Although the KFF study acknowledges that estimates on the actual profits of insurance companies cannot be made directly, the analysis indicates that health insurance companies have profited handsomely amidst mass death and suffering in the wider population. Health insurance giant UnitedHealth Group saw its net income during the second quarter grow from $3.4 billion in 2019 to $6.7 billion in 2020 and Anthem Inc.’s net income increased from $1.1 billion to $2.3 billion.

Insurers have utilized their influx of cash and increased revenue streams to enhance the wealth of major investors and shareholders. Like most corporations and banks that have seen their wealth skyrocket due to the stimulus funds packaged under the so-called CARES Act, health insurance giants have used their increased capital reserves for share buybacks. Insurance conglomerate Aflac recently authorized an increase in its share repurchasing program in a bid to return more value to shareholders. The company plans on buying up to an additional 100 million shares in the coming months.

The lucrative gains being reported by health insurance companies are happening in the midst of the worst collapse of the US health care system in history. While the Trump administration and the Democratic Party have continued their haggling charade over the distribution of even meager federal assistance to unemployed workers, discussion over the health care crisis facing millions has received little to no attention.

President Trump announced last month the adoption of a “terrific” new health care plan that will serve as the replacement of the Obama administration’s Affordable Care Act (ACA). The details of such a plan have yet to be produced, while Democratic presidential nominee Joe Biden has suggested that a Biden presidency would “build” on what little is left of the ACA.

Meanwhile, the situation facing the working class and poor is becoming increasingly dire.
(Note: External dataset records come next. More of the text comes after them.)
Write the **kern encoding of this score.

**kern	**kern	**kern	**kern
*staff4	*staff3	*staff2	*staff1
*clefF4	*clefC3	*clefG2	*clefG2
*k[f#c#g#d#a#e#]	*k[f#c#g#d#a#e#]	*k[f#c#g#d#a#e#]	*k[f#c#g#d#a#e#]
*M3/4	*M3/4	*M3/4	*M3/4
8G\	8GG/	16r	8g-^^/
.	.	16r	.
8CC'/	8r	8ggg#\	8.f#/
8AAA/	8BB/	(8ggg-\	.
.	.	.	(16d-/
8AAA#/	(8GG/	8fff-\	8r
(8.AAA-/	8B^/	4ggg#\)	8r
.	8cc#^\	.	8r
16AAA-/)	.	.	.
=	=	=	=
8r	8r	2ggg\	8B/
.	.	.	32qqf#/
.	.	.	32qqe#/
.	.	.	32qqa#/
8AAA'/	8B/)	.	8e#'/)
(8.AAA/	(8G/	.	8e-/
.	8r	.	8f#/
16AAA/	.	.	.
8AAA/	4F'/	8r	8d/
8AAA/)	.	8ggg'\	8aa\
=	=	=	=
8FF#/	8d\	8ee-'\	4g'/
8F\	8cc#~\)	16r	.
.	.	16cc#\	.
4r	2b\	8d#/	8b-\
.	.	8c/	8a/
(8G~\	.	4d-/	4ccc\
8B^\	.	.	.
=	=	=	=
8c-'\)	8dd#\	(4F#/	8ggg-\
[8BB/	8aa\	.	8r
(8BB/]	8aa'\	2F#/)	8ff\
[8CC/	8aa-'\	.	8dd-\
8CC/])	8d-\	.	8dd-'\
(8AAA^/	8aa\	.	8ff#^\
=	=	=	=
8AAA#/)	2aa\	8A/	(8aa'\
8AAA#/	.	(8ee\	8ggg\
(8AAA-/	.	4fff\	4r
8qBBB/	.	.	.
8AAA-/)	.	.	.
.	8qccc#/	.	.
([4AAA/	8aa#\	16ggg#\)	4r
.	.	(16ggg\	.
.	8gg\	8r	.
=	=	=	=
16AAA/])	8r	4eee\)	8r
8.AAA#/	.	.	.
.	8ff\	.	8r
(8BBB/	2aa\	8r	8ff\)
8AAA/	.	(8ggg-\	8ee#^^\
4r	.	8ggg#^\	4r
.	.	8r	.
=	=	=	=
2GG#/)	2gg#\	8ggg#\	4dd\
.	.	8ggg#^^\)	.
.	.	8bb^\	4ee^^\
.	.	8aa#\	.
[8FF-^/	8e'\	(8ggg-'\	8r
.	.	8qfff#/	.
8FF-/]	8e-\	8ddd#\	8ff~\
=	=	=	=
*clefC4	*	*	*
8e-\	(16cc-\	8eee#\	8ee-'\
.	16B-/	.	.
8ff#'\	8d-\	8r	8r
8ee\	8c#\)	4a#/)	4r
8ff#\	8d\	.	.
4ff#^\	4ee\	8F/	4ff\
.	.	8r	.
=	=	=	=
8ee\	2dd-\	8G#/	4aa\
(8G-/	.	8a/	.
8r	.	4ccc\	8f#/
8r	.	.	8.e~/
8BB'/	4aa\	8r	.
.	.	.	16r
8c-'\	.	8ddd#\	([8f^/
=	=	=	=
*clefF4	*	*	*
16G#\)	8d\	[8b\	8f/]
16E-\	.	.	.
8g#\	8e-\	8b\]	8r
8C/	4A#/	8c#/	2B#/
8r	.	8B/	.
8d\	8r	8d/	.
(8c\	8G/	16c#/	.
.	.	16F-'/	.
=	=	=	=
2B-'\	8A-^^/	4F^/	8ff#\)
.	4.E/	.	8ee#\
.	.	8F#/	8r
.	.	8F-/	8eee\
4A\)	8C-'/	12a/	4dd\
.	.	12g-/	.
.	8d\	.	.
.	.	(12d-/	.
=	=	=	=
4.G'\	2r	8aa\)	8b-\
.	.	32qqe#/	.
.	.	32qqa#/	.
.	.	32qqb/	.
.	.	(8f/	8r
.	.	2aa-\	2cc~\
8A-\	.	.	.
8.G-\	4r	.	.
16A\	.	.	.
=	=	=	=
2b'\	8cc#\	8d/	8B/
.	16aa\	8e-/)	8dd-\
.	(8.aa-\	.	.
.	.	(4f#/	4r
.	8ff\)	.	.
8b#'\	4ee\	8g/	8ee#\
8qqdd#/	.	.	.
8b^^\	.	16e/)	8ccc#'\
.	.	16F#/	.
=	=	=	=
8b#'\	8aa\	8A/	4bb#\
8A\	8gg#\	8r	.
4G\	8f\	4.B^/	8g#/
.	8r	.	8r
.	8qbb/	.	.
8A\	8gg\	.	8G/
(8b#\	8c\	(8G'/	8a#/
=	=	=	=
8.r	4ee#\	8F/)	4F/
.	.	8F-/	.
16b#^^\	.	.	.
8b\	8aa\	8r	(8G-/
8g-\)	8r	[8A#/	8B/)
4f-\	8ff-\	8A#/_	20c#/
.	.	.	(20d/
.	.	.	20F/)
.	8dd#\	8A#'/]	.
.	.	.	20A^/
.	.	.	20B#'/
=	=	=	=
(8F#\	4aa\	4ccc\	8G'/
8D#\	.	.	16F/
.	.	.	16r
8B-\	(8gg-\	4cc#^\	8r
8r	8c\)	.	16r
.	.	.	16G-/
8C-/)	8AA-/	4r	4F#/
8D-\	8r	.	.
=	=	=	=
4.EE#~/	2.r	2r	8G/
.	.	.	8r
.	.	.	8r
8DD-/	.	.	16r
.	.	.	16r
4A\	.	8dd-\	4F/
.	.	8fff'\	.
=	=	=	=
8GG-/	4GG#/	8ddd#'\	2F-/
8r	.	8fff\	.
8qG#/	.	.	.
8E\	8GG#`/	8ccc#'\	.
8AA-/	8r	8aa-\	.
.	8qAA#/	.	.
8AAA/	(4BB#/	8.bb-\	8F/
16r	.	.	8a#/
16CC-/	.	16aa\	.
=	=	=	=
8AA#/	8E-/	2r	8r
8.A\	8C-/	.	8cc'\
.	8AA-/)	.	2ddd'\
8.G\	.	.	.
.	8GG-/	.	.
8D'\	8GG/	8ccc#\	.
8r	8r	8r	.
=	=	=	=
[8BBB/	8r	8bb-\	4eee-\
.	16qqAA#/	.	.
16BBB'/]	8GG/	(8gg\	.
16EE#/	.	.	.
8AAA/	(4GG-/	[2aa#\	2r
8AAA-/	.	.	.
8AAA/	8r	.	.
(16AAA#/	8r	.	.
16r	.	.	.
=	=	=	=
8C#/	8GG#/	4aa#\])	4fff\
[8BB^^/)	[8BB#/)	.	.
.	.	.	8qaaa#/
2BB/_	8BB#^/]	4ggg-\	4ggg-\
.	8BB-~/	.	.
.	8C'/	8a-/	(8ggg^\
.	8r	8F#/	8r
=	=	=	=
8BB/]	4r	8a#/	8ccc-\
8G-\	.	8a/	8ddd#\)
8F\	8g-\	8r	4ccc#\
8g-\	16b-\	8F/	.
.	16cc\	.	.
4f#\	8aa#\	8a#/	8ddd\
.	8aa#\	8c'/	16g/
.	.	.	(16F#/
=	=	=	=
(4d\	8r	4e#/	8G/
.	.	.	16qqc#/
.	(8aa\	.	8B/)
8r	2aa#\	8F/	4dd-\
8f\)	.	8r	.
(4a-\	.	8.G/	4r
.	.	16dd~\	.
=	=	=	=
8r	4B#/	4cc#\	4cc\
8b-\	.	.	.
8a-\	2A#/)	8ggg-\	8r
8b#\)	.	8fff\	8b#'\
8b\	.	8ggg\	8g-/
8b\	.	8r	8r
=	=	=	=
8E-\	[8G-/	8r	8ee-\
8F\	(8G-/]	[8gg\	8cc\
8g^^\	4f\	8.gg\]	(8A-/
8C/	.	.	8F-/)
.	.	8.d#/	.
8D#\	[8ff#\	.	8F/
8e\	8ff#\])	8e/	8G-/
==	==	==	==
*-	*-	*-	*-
Medical debt in the United States is piling up to untold heights as tens of millions of unemployed Americans are finding it extraordinarily difficult to pay for medical care. In August, consumer finance company Credit Karma found that nearly 20 million Americans have a total of $45 billion in medical debt. This averages out to about $2,200 of debt per person.

Medical debt rose 7 percent from the end of last year before the pandemic, and then another 3 percent after the pandemic erupted. These percentages are understatements, however, since there is a 180-day lag before unpaid medical debts will show up on consumers’ credit reports, according to Credit Karma. Colleen McCreary, chief people officer at Credit Karma, told USA Today, “This is a lot of money when you consider nearly half of Americans don’t have $400 saved in case of an emergency.”

Experts are predicting a substantial rise in medical debt in the coming months, especially due to a rise in permanent layoffs and unprecedented numbers of weekly unemployment claims. In September, an estimated 26 million people received unemployment insurance and real unemployment now stands at just around 26 percent.

Many workers are finding unforeseen medical expenses as a tremendous burden on their financial stability that is also fueling the debt crisis. A survey from debt.com conducted between June 17 to July 6 showed that 56 percent of US adults had medical debt sent to collections and nearly two-thirds owe under $5,000, while 5 percent owe more than $50,000. The study found that hospitalizations accounted for a quarter of the debt, followed by X-rays, MRIs and lab fees (22 percent), emergency room visits (19 percent) and doctor visits (15 percent).

The historic rise in unemployment combined with the ending of the $600 federal unemployment supplement approved through the CARES Act have forced millions of working-class and middle-class people to drain their savings to pay their bills. A joint study involving West Health group and Gallup found that half of all US adults are concerned that a major health event in their household could lead to bankruptcy, compared to 45 percent a year ago. More than a quarter of respondents indicated they would need to borrow money if they received a medical bill of more than $500.